I never heard of such a thing until now
My boys love to tease each other. They can be merciless sometimes looking for creative ways to make fun of each other. Of couse this is all done in fun. They are so darn competitive in every area of life this ribbing is no exception as they try to find ways to outdo the other.
Recently the middle son went on a mission to New Mexico for the AF to work on a project. Since my eldest wasn't quite sure what his younger brother was doing exactly he has now speculated on the real reason for this secret mission to the desert.
The Gay Bomb. Yes, that must be it. So all this talk of Brian working on this top secret project was nothing more than a Gay Bomb? Of course Bobby is having a heyday with this new revelation most likely telling everyone Brian's secret mission is.....well, not quite so secret anymore. Of course....it's not true but the alternative is not quite so funny so this will have to do.
Awards were handed out by Science humor magazine Annals of Improbable Research at a presentation Thursday night at Harvard University. These awards are meant to both poke fun at popular culture and spark debate.
The Ig Nobel Prizes, in their 17th year, were handed to the winners by genuine Nobel laureates Craig Mello (medicine 2006), Dudley Herschbach (chemistry 1986), Robert Laughlin (physics 1998), William Lipscomb (chemistry 1976) and Sheldon Glashow (physics 1979).
You are going to laugh at this. But the winners this year were:
Chemistry: Mayu Yamamoto of the International Medical Center of Japan, for developing a way to extract vanillin, or vanilla fragrance and flavoring, from cow dung.

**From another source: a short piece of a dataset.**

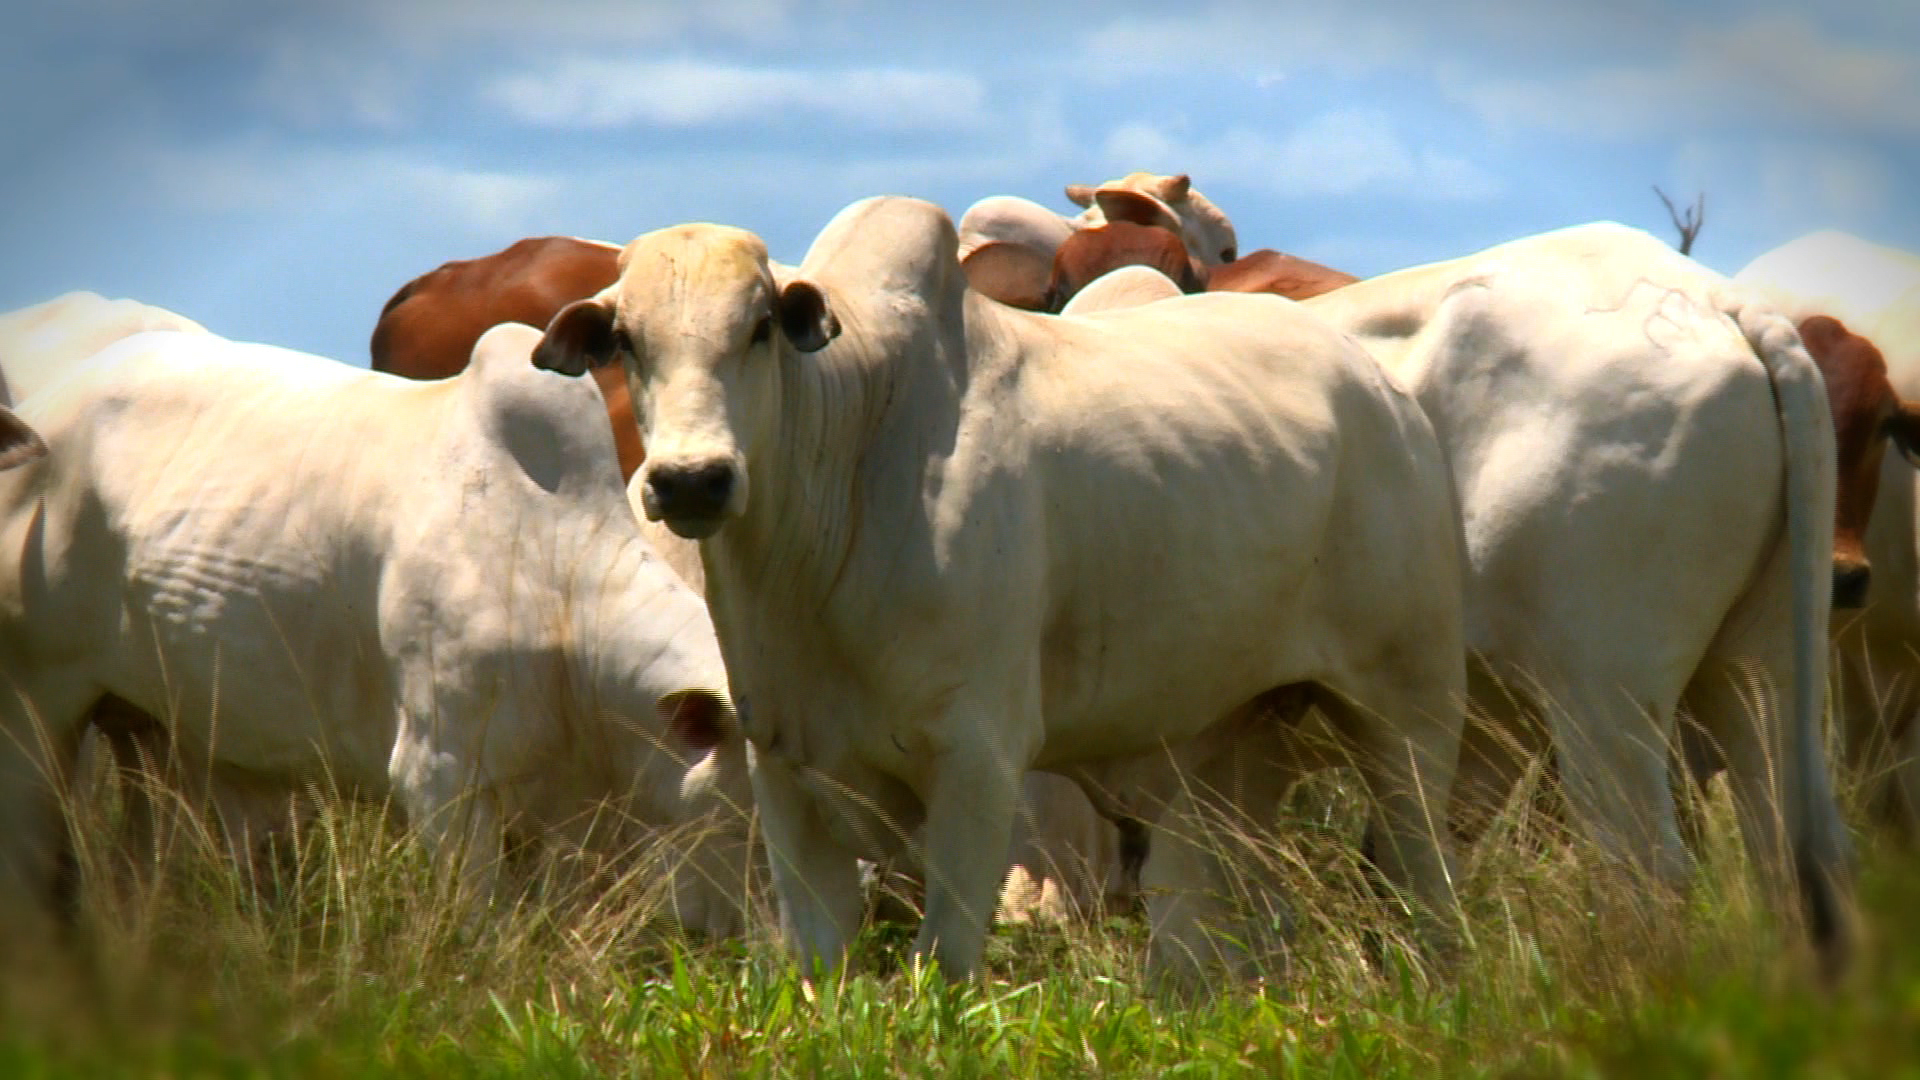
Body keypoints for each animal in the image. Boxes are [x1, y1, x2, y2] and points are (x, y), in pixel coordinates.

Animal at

Linguistics: A University of Barcelona team for a study showing rats sometimes fail to distinguish between a person speaking Japanese backward and a person speaking Dutch backward.
Peace Prize: The Air Force Wright Laboratory at Wright-Patterson Air Force Base near Dayton, Ohio, for instigating research and development of a chemical weapon, the "gay bomb," that "will make enemy soldiers become sexually irresistible to each other."
Economics: Kuo Cheng Hsieh, of Taichung, Taiwan, for patenting a device in 2001 that catches bank robbers by dropping a net over them.
Medicine: Brain Witcombe, of Gloucestershire Royal NHS Foundation Trust, and sword swallower Dan Meyer, of Antioch, Tenn., for their insightful work on the health consequences of swallowing a sword.
Physics: A U.S.-Chilean team that ironed out the problem of how sheets become wrinkled.
Biology: Johanna van Bronswijk of the Netherlands for carrying out a creepy-crawly census of all of the mites, insects, spiders, ferns and fungi that share our beds.
Literature: Glenda Browne of Blue Mountains, Australia, for her study of "the," and how it can flummox those trying to put things into alphabetical order.
Nutrition: Brian Wansink of Cornell University for investigating the limits of human appetite by feeding volunteers a self-refilling, "bottomless" bowl of soup.
Aviation: A National University of Quilmes, Argentina, team for discovering that impotency drugs can help hamsters recover from jet lag.
So of course Bobby being the scientist he is went on to explain how this gay bomb could actually work. It alters the brain, he says, with the chemicals used. Some could still be resistent to it's power, but those predispositioned could succumb easily to the chemicals used against them. It's basically environment combined with genetics that could actually make this work.
I was just wondering what in the world would be the purpose of the gay bomb exactly? Homosexual soldiers aren't as agressive as heteros? Fighting for affection instead of fighting the enemy? Focus? Why does it come under the heading Peace? Make love not war?
ha! I should ask Brian. Maybe he'd know!